Barun Burman

Personal information
- Born: 5 November 1954 (age 71) Calcutta, West Bengal, India
- Batting: Right-handed
- Bowling: Right-arm fast-medium
- Role: Bowler

Domestic team information
- 1972/73–1986/87: Bengal

Career statistics
| Competition | FC | List A |
| Matches | 54 | 11 |
| Runs scored | 817 | 101 |
| Batting average | 17.38 | 14.42 |
| 100s/50s | 2/0 | 0/0 |
| Top score | 101* | 44 |
| Balls bowled | 7,495 | 522 |
| Wickets | 146 | 7 |
| Bowling average | 29.36 | 47.42 |
| 5 wickets in innings | 5 | 0 |
| 10 wickets in match | 0 | n/a |
| Best bowling | 7/56 | 2/39 |
| Catches/stumpings | 23/– | 2/– |
- Source: ESPNcricinfo, 5 March 2016

= Barun Burman =

Indian cricketer (born 1954)

Barun Burman (born 5 November 1954) is an Indian former first-class cricketer who represented Bengal from 1972 to 1986. He was a right-arm fast-medium bowler, regarded as "probably the fastest bowler Bengal has ever produced". After retirement, he became a coach and then a selector.

==Life and career==
Born on 5 November 1954 in Calcutta, Burman made his first-class debut at the age of 17 playing for AN Ghosh XI in the Moin-ud-Dowlah Gold Cup Tournament. He went on to appear in 54 first-class and 11 List A matches, representing Bengal, East Zone, Rest of India and BCCI Board President's XI. He came close to national team selection having been named in the probables list on a few tours, but never made it to the Indian squad. He finished his career with 146 first-class wickets at an average of 29.36.

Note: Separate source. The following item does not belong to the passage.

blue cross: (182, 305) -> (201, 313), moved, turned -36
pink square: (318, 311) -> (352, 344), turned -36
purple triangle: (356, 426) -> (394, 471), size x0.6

Burman became a cricket coach after retirement. He started a cricket academy in Kolkata in 2004 called "Barun Burman Cricket Academy" where he organized coaching camps for age-group cricketers. Later the name was changed to "Aditya Barun Burman Academy". He also worked for the Cricket Association of Bengal as a selector on its senior and junior selection committees. He was appointed the chief of junior selection committee in 2008.